▶ [TASK DETAILS] Copy every line of the listing that holds the string "worn".

-- MATERIAL TO PROCESS follows --

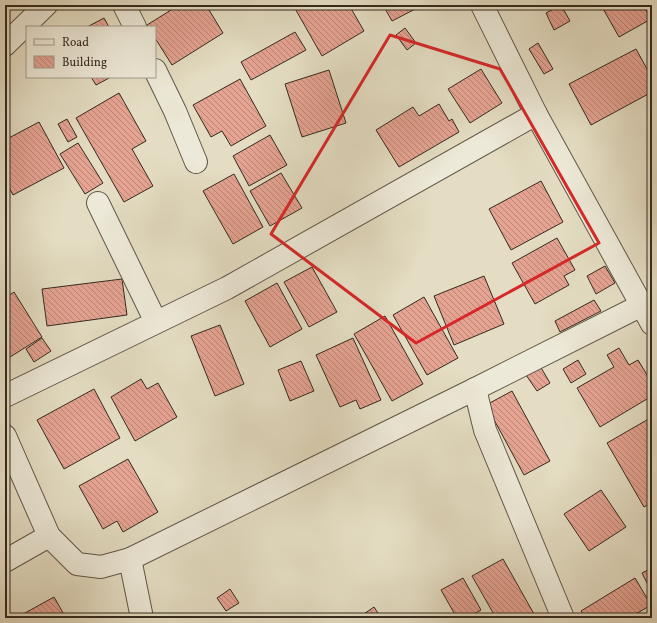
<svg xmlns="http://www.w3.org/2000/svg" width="657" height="623" font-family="Vollkorn,serif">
	<defs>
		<pattern id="building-back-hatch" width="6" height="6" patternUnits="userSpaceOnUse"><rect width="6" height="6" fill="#e5a392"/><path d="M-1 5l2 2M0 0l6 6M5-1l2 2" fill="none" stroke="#ba8577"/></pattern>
	</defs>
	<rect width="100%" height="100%" fill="#e4ddc3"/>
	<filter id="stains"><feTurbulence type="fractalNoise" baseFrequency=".005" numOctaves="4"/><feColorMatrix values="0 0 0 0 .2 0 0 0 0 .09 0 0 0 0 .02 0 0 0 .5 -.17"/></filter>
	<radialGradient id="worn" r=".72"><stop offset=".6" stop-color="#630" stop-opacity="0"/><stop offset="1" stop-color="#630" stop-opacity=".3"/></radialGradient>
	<!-- building -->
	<g fill="url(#building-back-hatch)" stroke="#352a1f">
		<polygon points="179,5 206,5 223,33 172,65 155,38 155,27 148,27 147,25"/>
		<polygon points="293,5 349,5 364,31 322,56"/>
		<polygon points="383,5 423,5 392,21"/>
		<polygon points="561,5 570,21 554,30 546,13"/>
		<polygon points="601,5 643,5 651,19 619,37"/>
		<polygon points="104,18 109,27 87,27"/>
		<polygon points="405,28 416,43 407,50 396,35"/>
		<polygon points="295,32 306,50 251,80 241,62"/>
		<polygon points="538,43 553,69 544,74 529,49"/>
		<polygon points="636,49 652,78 652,92 591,125 569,84"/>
		<polygon points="481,69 502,103 470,123 448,89"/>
		<polygon points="329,70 346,123 302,137 285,84"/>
		<polygon points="91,77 111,77 96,85"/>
		<polygon points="240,79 266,126 231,146 222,131 211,137 193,105"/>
		<polygon points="119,93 146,141 132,149 153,186 124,202 76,118"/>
		<polygon points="439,104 449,121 452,119 459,132 399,167 376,130 413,107 419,116"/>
		<polygon points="67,119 77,137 68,142 58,124"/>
		<polygon points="39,122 64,168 13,195 5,180 5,140"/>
		<polygon points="270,135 287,165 249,186 233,156"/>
		<polygon points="78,143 103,183 85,194 60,154"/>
		<polygon points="281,173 302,208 270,226 250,191"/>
		<polygon points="234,174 263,227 233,244 203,191"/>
		<polygon points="541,181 563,222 511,250 489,209"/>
		<polygon points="557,238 575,270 564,276 569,285 535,304 512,263"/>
		<polygon points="605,266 615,283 596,294 587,276"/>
		<polygon points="312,267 337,312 309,327 284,282"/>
		<polygon points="484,276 504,324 454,345 434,296"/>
		<polygon points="122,279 127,315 47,326 42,289"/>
		<polygon points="277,283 302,329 270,347 245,301"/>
		<polygon points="14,292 42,337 10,357 5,349 5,298"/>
		<polygon points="424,297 458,358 427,375 393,315"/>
		<polygon points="594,300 601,311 560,332 555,321"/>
		<polygon points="385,316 423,384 392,401 354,334"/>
		<polygon points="220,325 244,384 215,396 191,336"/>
		<polygon points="42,338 51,351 34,362 26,349"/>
		<polygon points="353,338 381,400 360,409 356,400 340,407 316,355"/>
		<polygon points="619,348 629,365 638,360 652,383 652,396 600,427 577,388 614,367 607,355"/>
		<polygon points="578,360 586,374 571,383 563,369"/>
		<polygon points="301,361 314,391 290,401 278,370"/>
		<polygon points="540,366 550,383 537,391 526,375"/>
		<polygon points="141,379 147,389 158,383 177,417 135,441 111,397"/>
		<polygon points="94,389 120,438 64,469 37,420"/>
		<polygon points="512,391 550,461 524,475 486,405"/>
		<polygon points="652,417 652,502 644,507 607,443"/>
		<polygon points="128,459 158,512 123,532 117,521 103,529 79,486"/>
		<polygon points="601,490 626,527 589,551 564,514"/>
		<polygon points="503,559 534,614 526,618 496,618 472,576"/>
		<polygon points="652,568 652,593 642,573"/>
		<polygon points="463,578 481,610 467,618 457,618 441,590"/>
		<polygon points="635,578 651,605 629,618 586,618 581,611"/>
		<polygon points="230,589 239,603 226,611 217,598"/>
		<polygon points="54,597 66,618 16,618"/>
		<polygon points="374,607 381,618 358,618"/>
	</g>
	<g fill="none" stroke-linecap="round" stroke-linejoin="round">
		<defs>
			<g id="minor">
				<polyline points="124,5 135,27"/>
				<polyline points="482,5 536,114 652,324"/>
				<polyline points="5,45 46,5"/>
				<polyline points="155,70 175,111 196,162"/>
				<polyline points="98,203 156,322"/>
				<polyline points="475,389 485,430 563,618"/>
				<polyline points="5,396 227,288 536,114"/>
				<polyline points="5,436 49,536 77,564 101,567 130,559 142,618"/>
				<polyline points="130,559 475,389 642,305"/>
				<polyline points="5,561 49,536"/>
			</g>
		</defs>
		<!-- minor casing -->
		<use href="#minor" stroke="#615748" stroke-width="24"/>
		<!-- minor -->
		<use href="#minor" stroke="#ede9d8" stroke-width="22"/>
	</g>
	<!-- marked area -->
	<path fill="none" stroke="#d62828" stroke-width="3" stroke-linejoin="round" d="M 390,35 L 500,69 L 599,243 L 416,343 L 271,234 Z"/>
	<!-- margin -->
	<rect width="657" height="623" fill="none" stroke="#e4ddc3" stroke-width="20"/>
	<rect x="6" y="6" width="645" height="611" fill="none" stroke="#352a1f" stroke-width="2"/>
	<rect x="10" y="10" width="637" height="603" fill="none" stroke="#352a1f"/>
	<!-- legend -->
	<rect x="26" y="26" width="130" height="52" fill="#ede9d8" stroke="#a39d8e"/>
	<rect x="34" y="39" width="20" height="6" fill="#ede9d8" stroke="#a39d8e"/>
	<text x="62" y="46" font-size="12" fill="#352a1f">Road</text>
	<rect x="34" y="56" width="20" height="12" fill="url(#building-back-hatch)" stroke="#a39d8e"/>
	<text x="62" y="66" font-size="12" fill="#352a1f">Building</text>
	<rect width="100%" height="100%" filter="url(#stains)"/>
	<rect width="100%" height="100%" fill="url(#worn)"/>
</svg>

-- MATERIAL TO PROCESS concluded --

▶ [RESULT OF THIS EXERCISE]
	<radialGradient id="worn" r=".72"><stop offset=".6" stop-color="#630" stop-opacity="0"/><stop offset="1" stop-color="#630" stop-opacity=".3"/></radialGradient>
	<rect width="100%" height="100%" fill="url(#worn)"/>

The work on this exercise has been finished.